A couple whose daughter died less than 30 minutes after birth are still seeking answers - almost three years since her tragic passing.
Fiona Winser-Ramm, 37, said “time has stood still” since she and husband Daniel, 39, were forced to say goodbye to little Aliona, in the delivery suite. Primary school teacher Fiona, who has polycystic ovarian syndrome, knew conceiving a baby would be “difficult” and was “amazed” when it happened naturally.
She was booked for an induced labour appointment at Leeds General Infirmary 41 weeks into their first pregnancy. But just hours before the planned procedure, Fiona's contractions began naturally on December 30, 2019.
And when baby Aliona was delivered by forceps, 11 days overdue, she was in poor health and pronounced dead on January 1 2020, aged just 27 minutes. Fiona said it was “gut-wrenching” to be told their infant had passed away and hoped an upcoming inquest would provide more answers about her tragic passing.
She said: “When Aliona was born, Daniel and I eagerly waited to hear her cry, but it never came. We were told she had died and I still remember the gut-wrenching feeling of that moment.
“Since then, it feels like time has stood still for us. Aliona was the piece to complete our family and we’ll never get over losing her.
“We know nothing will ever bring her back and the inquest is going to be difficult, but we have to do this to get the answers we need to honour our baby girl’s memory.”
Fiona, who married Daniel, a sports development officer, in 2018, said they had wanted “more than anything” to become parents.
So she was thrilled to find out that she was pregnant despite having polycystic ovarian syndrome, which affects the way her reproductive system works.
Fiona said: “When I was 17, I was diagnosed with polycystic ovarian syndrome so I always knew that conceiving would be more difficult for me. But becoming parents was something both Daniel and I wanted more than anything, so we sought help as soon as we got married.
“To our absolute amazement, I fell pregnant naturally. After spending years caring for other people’s children, I was delighted that I would be able to care for one of my own.”
Both Fiona and Daniel, who have been together since 2010, have struggled to return to work in the aftermath of Aliona’s death.
They have now instructed medical negligence experts at Irwin Mitchell to help establish answers about her passing and support them through the inquest process. Katie Warner, the lawyer representing Fiona and Daniel, said the couple had “a number of questions and concerns” about the care they received.

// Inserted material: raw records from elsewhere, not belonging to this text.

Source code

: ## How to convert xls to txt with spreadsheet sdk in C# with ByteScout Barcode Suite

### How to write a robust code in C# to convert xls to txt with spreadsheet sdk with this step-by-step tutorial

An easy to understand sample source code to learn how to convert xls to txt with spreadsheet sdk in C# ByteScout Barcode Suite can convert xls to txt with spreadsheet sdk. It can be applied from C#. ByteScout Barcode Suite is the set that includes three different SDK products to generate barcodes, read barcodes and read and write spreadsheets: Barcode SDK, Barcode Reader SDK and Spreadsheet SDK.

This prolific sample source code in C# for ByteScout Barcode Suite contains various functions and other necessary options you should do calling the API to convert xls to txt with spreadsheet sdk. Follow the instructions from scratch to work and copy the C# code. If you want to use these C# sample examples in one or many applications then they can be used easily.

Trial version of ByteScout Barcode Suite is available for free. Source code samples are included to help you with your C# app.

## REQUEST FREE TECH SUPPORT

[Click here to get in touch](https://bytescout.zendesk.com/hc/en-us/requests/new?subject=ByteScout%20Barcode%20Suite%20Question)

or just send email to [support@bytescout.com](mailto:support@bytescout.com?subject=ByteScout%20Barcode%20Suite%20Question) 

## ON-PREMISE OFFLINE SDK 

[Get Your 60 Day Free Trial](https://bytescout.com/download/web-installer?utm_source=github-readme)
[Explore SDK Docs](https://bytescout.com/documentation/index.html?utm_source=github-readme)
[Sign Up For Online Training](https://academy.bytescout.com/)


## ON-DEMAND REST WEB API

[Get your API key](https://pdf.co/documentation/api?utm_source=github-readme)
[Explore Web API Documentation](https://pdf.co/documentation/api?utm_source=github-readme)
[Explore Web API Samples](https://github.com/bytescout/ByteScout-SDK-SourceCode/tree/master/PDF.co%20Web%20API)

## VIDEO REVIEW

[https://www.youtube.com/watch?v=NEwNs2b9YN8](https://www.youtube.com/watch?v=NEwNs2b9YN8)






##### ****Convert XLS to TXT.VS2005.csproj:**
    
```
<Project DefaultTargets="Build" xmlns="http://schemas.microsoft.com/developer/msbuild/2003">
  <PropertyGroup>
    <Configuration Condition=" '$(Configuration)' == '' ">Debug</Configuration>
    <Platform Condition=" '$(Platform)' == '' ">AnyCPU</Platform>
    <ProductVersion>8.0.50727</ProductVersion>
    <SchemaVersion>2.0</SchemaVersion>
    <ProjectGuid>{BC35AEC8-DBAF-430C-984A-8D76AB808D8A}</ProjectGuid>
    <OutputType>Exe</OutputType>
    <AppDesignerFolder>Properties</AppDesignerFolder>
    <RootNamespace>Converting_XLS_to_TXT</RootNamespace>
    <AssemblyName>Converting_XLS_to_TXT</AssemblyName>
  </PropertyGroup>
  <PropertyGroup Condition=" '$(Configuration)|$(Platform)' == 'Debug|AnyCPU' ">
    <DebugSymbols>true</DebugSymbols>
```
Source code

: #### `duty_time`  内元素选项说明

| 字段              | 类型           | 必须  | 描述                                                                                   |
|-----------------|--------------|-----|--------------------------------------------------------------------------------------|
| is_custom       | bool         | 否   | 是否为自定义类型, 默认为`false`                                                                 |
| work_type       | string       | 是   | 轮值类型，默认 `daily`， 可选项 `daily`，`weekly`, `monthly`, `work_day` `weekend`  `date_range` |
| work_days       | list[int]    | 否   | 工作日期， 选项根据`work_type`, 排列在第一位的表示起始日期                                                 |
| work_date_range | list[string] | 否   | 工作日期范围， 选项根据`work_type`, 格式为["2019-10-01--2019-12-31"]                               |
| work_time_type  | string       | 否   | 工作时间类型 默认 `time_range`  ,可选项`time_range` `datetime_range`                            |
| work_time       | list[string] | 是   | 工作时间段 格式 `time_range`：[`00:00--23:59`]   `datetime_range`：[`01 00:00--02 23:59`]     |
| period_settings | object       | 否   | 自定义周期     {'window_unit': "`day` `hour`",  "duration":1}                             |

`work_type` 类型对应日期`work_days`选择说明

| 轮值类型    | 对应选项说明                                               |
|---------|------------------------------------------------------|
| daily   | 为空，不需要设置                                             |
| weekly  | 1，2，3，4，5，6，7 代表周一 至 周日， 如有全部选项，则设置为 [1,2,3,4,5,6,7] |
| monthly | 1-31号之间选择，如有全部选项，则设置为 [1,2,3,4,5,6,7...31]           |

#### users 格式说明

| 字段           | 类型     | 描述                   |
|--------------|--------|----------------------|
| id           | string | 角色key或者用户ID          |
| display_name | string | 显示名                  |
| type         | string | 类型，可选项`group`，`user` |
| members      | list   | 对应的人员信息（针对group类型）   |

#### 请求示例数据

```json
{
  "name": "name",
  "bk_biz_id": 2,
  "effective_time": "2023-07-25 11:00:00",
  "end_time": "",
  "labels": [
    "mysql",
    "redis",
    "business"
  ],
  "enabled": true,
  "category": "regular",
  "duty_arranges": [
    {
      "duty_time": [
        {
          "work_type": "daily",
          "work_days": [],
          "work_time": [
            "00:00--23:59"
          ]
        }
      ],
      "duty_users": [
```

She said: “Both Fiona and Daniel have spent almost three years struggling to come to terms with something that no parent should have to deal with; the loss of their baby girl so suddenly and under such tragic circumstances. Understandably, they also still have a number of questions and concerns over the care provided prior to them losing Aliona.
“The lack of answers to date has hampered their ability to grieve for Aliona and increased their worry that, without full consideration of what happened that day, this could all too easily happen to another family. While nothing can ever make up for their devastating loss, we’re determined to support Fiona and Daniel throughout the inquest to help provide them with all of the answers they deserve.
“If, during the course of the hearing, any issues are identified, it’s vital that lessons are learned to improve patient safety.”
An inquest into Aliona’s death is due to take place at Wakefield Coroner’s Court from December 12 to 14.
Leeds Teaching Hospitals NHS Trust has been approached for comment.